Shonen Jump regulars are no strangers to Mashle or Undead Unluck. However, I am pretty sure that there are many among you, who were once fans of the series, but ended up dropping them eventually as the excitement dwindled down.
But, both these manga were looked upon very favorably when they started serialization in the magazine.
It was a time when Shonen Jump was teetering. Samurai 8, seen as Kishimoto’s next big hit, had ended abruptly in 43 odd chapters as it failed to capture the audience’s imagination. Other popular series in the magazine too were past their halfway mark or hurtling towards a climax (Haikyu, Kimetsu no Yaiba, The Promised Neverland etc).
If you feared that the legendary magazine, as we knew it, could go under, I wouldn’t blame you.
With One Piece outselling and outlasting its fellow series, and Jujutsu Kaisen being the only manga among the recent ones that managed to actually leave an impact on readers, Shonen Jump was in desperate need of the ‘next big one.’
That’s when Jump and readers, both turned their attention to Undead Unluck and Mashle.
Both Undead Unluck and Mashle were a part of the fresh crop of manga that were introduced in the magazine in early 2020. While most of its compatriots, barring Me and Roboco and Ayakashi Triangle have ended or been canceled (remember Guardian of the Witch? Zipman?), both Undead Unluck and Mashle continued to push forward.
While I was never a huge fan of Mashle, Undead Unluck was one of those series that caught my attention.
It managed to create a very unique world and a well defined and structured power system, earning rave reviews and comparison to likes of Hunter x Hunter and Yu Yu Hakusho. The fast pacing, even in the initial chapters, too was breath of fresh air compared to other Shonen series.
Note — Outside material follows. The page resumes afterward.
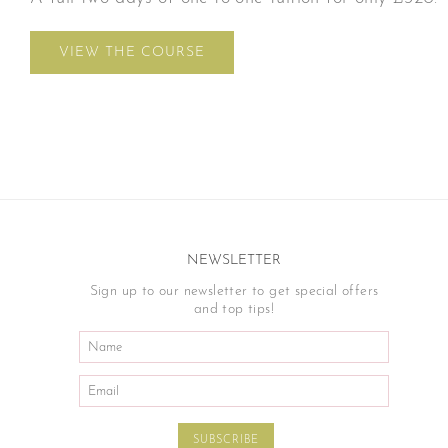
VIEW THE COURSE
NEWSLETTER
Sign up to our newsletter to get special offers
and top tips!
Mashle on the other hand had taken every trope out there, convoluted it, and fit it into the battle shonen scenario sprinkled with its brand of humor. I never liked the plot much (some call it a Harry Potter spin-off), but humor was certainly a highlight in Mashle. There were times when I found myself snorting after reading certain chapters.
But other readers did not share my dislike for Mashle, and both these series gained popularity. Come July 2020, Oricon sales figures noted that the first volume of Mashle and the second volume of Undead Unluck both sold quite well. In fact, the second volume of Undead Unluck sold more copies than the first which served as a testament to its rising popularity.
Shonen Jump would then go on to welcome these positive signs, and launch an Undead Unluck x Mashle boost campaign in October 2020, where the series would be advertised in Akihabara and Ikebukuro stations in a bid to add more to the series’ increasing traction.
During this period, both manga rose up in Jump’s TOC, especially Mashle, as they were featured in the top 10 more than once.
However, almost two years later the hype surrounding the series seemed to have died down. Though Undead Unluck won the Tsugimanga award in Aug 2021, it couldn’t help the series from going stale or as many would say, insane with all the contrived plot twists and a host of characters that had as much depth as a wooden log.
While Undead Unluck did not ‘plummet to depths’, this phrase was true in case of Mashle. Ratings decreased and arcs were termed lackluster as it did not match the humor or craziness of One Punch Man, which fans often compared it to.
And the latest Oricon sales numbers too seem to be pointing to this decline. It is safe to say that the numbers are in no way phenomenal of a series that were expected to carry forward Jump into its new phase. This is reflected in the low TOC rankings that both the series have been getting recently.
Consider this, despite Magu Chan making the cut, neither Undead Unluck nor Mashle were in the list of top 10 manga that fans wanted to see animated at the AnimeJapan 2022. Nor were they a part of the list in AnimeJapan 2021.
Mission Yozakura Family, on the other hand, has continued its silent rise, surpassing expectations and winning a dedicated fanbase, as the manga continues to build on its intriguing plot.
As two hopefuls fizzle out due to a multitude of reasons, it is time for Jump to look at more successors to carry forward the baton. I can already see people turning their attention to Ayashimon, Blue Box and Sakamoto Days as their candidates for the next big series of Shonen Jump.